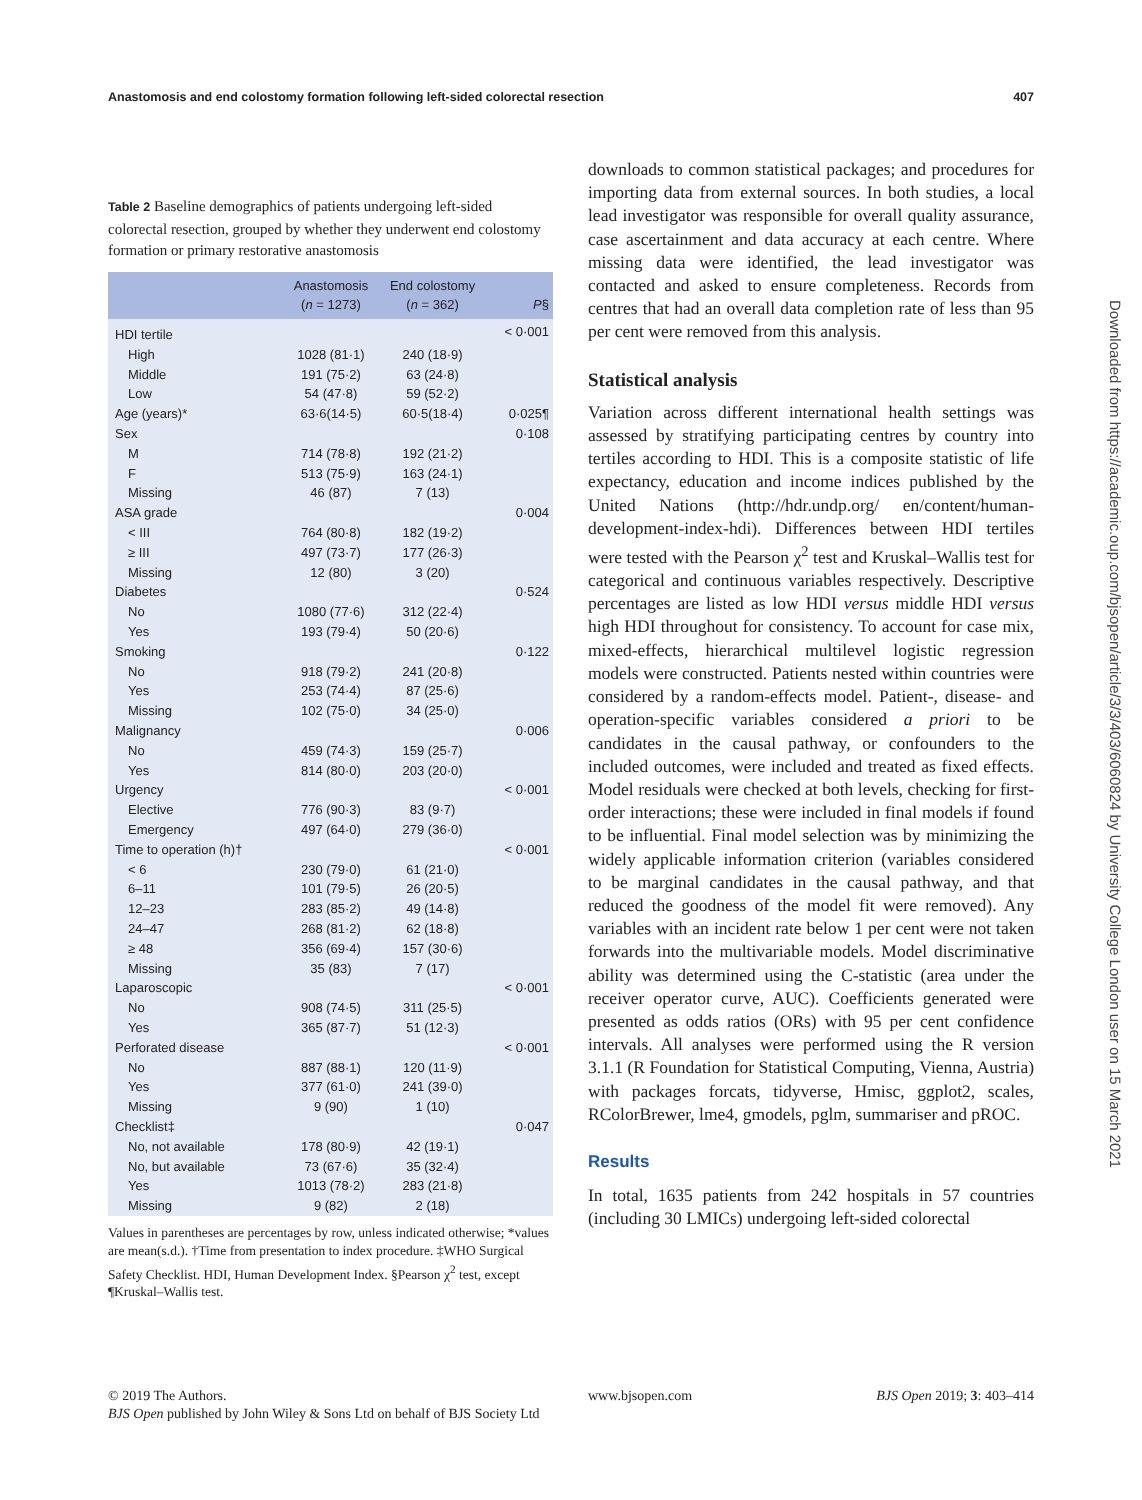Anastomosis and end colostomy formation following left-sided colorectal resection 407
Table 2 Baseline demographics of patients undergoing left-sided colorectal resection, grouped by whether they underwent end colostomy formation or primary restorative anastomosis
| | Anastomosis ( n = 1273) | End colostomy ( n = 362) | P § |
| --- | --- | --- | --- |
| HDI tertile | | | < 0·001 |
| High | 1028 (81·1) | 240 (18·9) | |
| Middle | 191 (75·2) | 63 (24·8) | |
| Low | 54 (47·8) | 59 (52·2) | |
| Age (years)* | 63·6(14·5) | 60·5(18·4) | 0·025¶ |
| Sex | | | 0·108 |
| M | 714 (78·8) | 192 (21·2) | |
| F | 513 (75·9) | 163 (24·1) | |
| Missing | 46 (87) | 7 (13) | |
| ASA grade | | | 0·004 |
| < III | 764 (80·8) | 182 (19·2) | |
| ≥ III | 497 (73·7) | 177 (26·3) | |
| Missing | 12 (80) | 3 (20) | |
| Diabetes | | | 0·524 |
| No | 1080 (77·6) | 312 (22·4) | |
| Yes | 193 (79·4) | 50 (20·6) | |
| Smoking | | | 0·122 |
| No | 918 (79·2) | 241 (20·8) | |
| Yes | 253 (74·4) | 87 (25·6) | |
| Missing | 102 (75·0) | 34 (25·0) | |
| Malignancy | | | 0·006 |
| No | 459 (74·3) | 159 (25·7) | |
| Yes | 814 (80·0) | 203 (20·0) | |
| Urgency | | | < 0·001 |
| Elective | 776 (90·3) | 83 (9·7) | |
| Emergency | 497 (64·0) | 279 (36·0) | |
| Time to operation (h)† | | | < 0·001 |
| < 6 | 230 (79·0) | 61 (21·0) | |
| 6–11 | 101 (79·5) | 26 (20·5) | |
| 12–23 | 283 (85·2) | 49 (14·8) | |
| 24–47 | 268 (81·2) | 62 (18·8) | |
| ≥ 48 | 356 (69·4) | 157 (30·6) | |
| Missing | 35 (83) | 7 (17) | |
| Laparoscopic | | | < 0·001 |
| No | 908 (74·5) | 311 (25·5) | |
| Yes | 365 (87·7) | 51 (12·3) | |
| Perforated disease | | | < 0·001 |
| No | 887 (88·1) | 120 (11·9) | |
| Yes | 377 (61·0) | 241 (39·0) | |
| Missing | 9 (90) | 1 (10) | |
| Checklist‡ | | | 0·047 |
| No, not available | 178 (80·9) | 42 (19·1) | |
| No, but available | 73 (67·6) | 35 (32·4) | |
| Yes | 1013 (78·2) | 283 (21·8) | |
| Missing | 9 (82) | 2 (18) | |
Values in parentheses are percentages by row, unless indicated otherwise; *values are mean(s.d.). †Time from presentation to index procedure. ‡WHO Surgical Safety Checklist. HDI, Human Development Index. §Pearson χ<sup>2</sup> test, except ¶Kruskal–Wallis test.
downloads to common statistical packages; and procedures for importing data from external sources. In both studies, a local lead investigator was responsible for overall quality assurance, case ascertainment and data accuracy at each centre. Where missing data were identified, the lead investigator was contacted and asked to ensure completeness. Records from centres that had an overall data completion rate of less than 95 per cent were removed from this analysis.
Statistical analysis
Variation across different international health settings was assessed by stratifying participating centres by country into tertiles according to HDI. This is a composite statistic of life expectancy, education and income indices published by the United Nations (http://hdr.undp.org/ en/content/human-development-index-hdi). Differences between HDI tertiles were tested with the Pearson χ<sup>2</sup> test and Kruskal–Wallis test for categorical and continuous variables respectively. Descriptive percentages are listed as low HDI versus middle HDI versus high HDI throughout for consistency. To account for case mix, mixed-effects, hierarchical multilevel logistic regression models were constructed. Patients nested within countries were considered by a random-effects model. Patient-, disease- and operation-specific variables considered a priori to be candidates in the causal pathway, or confounders to the included outcomes, were included and treated as fixed effects. Model residuals were checked at both levels, checking for first-order interactions; these were included in final models if found to be influential. Final model selection was by minimizing the widely applicable information criterion (variables considered to be marginal candidates in the causal pathway, and that reduced the goodness of the model fit were removed). Any variables with an incident rate below 1 per cent were not taken forwards into the multivariable models. Model discriminative ability was determined using the C-statistic (area under the receiver operator curve, AUC). Coefficients generated were presented as odds ratios (ORs) with 95 per cent confidence intervals. All analyses were performed using the R version 3.1.1 (R Foundation for Statistical Computing, Vienna, Austria) with packages forcats, tidyverse, Hmisc, ggplot2, scales, RColorBrewer, lme4, gmodels, pglm, summariser and pROC.
Results
In total, 1635 patients from 242 hospitals in 57 countries (including 30 LMICs) undergoing left-sided colorectal
Downloaded from https://academic.oup.com/bjsopen/article/3/3/403/6060824 by University College London user on 15 March 2021
© 2019 The Authors.
BJS Open published by John Wiley & Sons Ltd on behalf of BJS Society Ltd
www.bjsopen.com BJS Open 2019; 3: 403–414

§ ABOUT THIS TASK
Above are the records; print exactly the lines from the line with "(83) | 7 (17) | |" to the line with "downloads to common", including both, and nothing else.

§ ANSWER BELOW
| Missing | 35 (83) | 7 (17) | |
| Laparoscopic | | | < 0·001 |
| No | 908 (74·5) | 311 (25·5) | |
| Yes | 365 (87·7) | 51 (12·3) | |
| Perforated disease | | | < 0·001 |
| No | 887 (88·1) | 120 (11·9) | |
| Yes | 377 (61·0) | 241 (39·0) | |
| Missing | 9 (90) | 1 (10) | |
| Checklist‡ | | | 0·047 |
| No, not available | 178 (80·9) | 42 (19·1) | |
| No, but available | 73 (67·6) | 35 (32·4) | |
| Yes | 1013 (78·2) | 283 (21·8) | |
| Missing | 9 (82) | 2 (18) | |
Values in parentheses are percentages by row, unless indicated otherwise; *values are mean(s.d.). †Time from presentation to index procedure. ‡WHO Surgical Safety Checklist. HDI, Human Development Index. §Pearson χ<sup>2</sup> test, except ¶Kruskal–Wallis test.
downloads to common statistical packages; and procedures for importing data from external sources. In both studies, a local lead investigator was responsible for overall quality assurance, case ascertainment and data accuracy at each centre. Where missing data were identified, the lead investigator was contacted and asked to ensure completeness. Records from centres that had an overall data completion rate of less than 95 per cent were removed from this analysis.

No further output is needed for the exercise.